• _Action item_
Go over the lines below, and when one contains the word "that", copy it.

• _Records provided_
****************

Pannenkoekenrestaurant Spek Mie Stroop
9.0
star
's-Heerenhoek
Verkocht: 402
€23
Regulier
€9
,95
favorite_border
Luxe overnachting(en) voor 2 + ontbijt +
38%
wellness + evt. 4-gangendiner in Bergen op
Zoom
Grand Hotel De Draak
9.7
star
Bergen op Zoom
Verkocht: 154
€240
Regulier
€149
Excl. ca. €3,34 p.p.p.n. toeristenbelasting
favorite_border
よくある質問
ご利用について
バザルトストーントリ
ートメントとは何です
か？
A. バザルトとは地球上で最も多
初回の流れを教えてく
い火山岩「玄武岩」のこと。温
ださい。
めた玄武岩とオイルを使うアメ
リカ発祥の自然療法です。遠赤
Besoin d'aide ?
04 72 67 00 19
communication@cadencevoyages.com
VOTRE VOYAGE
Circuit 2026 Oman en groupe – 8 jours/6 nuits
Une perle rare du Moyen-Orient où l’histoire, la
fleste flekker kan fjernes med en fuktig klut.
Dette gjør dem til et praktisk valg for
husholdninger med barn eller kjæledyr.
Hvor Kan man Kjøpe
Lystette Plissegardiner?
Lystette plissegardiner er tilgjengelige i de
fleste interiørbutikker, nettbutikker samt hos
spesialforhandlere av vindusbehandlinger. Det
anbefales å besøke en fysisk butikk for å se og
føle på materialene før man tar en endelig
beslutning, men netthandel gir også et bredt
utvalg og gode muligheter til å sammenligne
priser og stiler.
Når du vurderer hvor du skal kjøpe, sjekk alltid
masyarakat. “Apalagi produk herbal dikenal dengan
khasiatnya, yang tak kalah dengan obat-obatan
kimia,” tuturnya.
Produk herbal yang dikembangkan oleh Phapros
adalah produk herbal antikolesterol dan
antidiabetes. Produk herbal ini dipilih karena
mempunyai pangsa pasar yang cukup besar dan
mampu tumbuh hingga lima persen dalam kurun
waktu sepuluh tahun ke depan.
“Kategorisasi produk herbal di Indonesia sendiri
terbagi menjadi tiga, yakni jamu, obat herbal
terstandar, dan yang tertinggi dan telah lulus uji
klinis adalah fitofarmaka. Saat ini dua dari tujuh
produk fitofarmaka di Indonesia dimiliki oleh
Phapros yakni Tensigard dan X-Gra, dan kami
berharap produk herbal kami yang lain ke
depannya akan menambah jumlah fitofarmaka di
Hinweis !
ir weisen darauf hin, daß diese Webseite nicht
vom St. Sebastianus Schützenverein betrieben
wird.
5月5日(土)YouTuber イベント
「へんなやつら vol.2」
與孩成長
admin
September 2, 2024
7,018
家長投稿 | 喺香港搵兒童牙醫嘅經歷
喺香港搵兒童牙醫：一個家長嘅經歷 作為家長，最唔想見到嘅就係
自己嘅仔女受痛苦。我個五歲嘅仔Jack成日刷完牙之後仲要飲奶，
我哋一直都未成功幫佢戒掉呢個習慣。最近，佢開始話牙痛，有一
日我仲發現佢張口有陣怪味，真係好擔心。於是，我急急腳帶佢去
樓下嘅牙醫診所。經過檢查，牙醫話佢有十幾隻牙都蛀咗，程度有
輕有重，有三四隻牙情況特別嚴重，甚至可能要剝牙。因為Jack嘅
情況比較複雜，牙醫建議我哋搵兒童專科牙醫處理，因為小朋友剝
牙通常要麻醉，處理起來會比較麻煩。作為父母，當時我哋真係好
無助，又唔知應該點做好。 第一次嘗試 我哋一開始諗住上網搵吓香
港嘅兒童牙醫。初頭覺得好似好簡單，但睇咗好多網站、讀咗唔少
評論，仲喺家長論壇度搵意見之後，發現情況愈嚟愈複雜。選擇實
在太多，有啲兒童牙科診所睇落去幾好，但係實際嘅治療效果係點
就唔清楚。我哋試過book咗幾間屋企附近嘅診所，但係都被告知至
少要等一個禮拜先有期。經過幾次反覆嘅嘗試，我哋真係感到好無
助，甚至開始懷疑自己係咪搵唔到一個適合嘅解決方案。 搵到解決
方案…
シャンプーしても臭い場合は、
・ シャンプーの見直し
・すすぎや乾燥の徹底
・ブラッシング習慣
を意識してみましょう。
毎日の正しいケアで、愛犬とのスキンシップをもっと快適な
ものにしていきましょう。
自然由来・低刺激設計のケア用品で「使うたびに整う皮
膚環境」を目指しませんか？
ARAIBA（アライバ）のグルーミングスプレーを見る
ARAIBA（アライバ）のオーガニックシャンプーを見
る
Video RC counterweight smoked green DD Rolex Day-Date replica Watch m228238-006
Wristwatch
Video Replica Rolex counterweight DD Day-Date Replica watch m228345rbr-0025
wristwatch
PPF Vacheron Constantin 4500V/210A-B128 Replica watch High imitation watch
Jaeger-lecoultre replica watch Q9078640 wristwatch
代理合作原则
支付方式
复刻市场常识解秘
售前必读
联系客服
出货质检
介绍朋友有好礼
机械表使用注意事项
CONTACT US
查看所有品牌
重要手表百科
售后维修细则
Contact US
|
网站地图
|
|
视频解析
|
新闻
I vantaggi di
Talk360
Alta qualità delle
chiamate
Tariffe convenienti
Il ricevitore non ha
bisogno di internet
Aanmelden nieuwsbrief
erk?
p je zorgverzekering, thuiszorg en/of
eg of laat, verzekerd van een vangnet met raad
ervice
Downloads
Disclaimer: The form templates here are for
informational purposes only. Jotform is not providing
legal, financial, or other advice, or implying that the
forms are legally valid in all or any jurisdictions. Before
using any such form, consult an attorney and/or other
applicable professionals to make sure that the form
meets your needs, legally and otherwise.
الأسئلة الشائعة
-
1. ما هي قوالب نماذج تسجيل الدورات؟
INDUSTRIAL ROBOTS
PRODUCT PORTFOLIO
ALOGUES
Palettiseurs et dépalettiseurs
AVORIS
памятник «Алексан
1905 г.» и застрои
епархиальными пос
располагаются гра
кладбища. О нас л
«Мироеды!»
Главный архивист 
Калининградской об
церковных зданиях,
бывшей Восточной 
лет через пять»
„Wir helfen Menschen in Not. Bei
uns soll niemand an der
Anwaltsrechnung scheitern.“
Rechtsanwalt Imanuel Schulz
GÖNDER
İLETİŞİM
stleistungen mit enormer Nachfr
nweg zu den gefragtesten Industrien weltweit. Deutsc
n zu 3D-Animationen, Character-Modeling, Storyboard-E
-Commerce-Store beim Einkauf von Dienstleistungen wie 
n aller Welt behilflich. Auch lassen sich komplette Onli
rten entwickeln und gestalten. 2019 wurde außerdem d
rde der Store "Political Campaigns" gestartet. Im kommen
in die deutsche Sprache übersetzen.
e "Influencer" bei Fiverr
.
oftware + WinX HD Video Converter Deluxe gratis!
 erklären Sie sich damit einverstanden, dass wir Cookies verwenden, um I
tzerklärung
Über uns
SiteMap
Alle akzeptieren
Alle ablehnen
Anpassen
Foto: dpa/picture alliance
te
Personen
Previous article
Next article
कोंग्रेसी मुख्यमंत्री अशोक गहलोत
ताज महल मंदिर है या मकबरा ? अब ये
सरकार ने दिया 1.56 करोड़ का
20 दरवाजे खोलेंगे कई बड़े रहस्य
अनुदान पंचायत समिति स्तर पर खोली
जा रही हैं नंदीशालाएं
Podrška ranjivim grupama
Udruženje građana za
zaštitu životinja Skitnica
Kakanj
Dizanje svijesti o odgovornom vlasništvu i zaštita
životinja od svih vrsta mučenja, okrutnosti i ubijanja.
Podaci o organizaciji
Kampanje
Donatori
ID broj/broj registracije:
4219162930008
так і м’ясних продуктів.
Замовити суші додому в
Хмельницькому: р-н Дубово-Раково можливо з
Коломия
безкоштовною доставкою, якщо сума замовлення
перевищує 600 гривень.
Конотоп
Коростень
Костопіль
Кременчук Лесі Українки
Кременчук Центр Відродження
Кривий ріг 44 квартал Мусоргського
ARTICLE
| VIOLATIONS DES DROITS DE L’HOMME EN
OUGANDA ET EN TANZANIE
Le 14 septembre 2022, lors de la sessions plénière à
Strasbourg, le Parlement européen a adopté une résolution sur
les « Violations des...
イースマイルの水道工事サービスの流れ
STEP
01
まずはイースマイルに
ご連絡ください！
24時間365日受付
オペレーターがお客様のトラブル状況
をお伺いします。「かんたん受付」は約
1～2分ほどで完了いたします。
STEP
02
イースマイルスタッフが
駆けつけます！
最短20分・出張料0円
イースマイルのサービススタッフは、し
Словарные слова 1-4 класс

****************

• _Your solution_
legal, financial, or other advice, or implying that the
applicable professionals to make sure that the form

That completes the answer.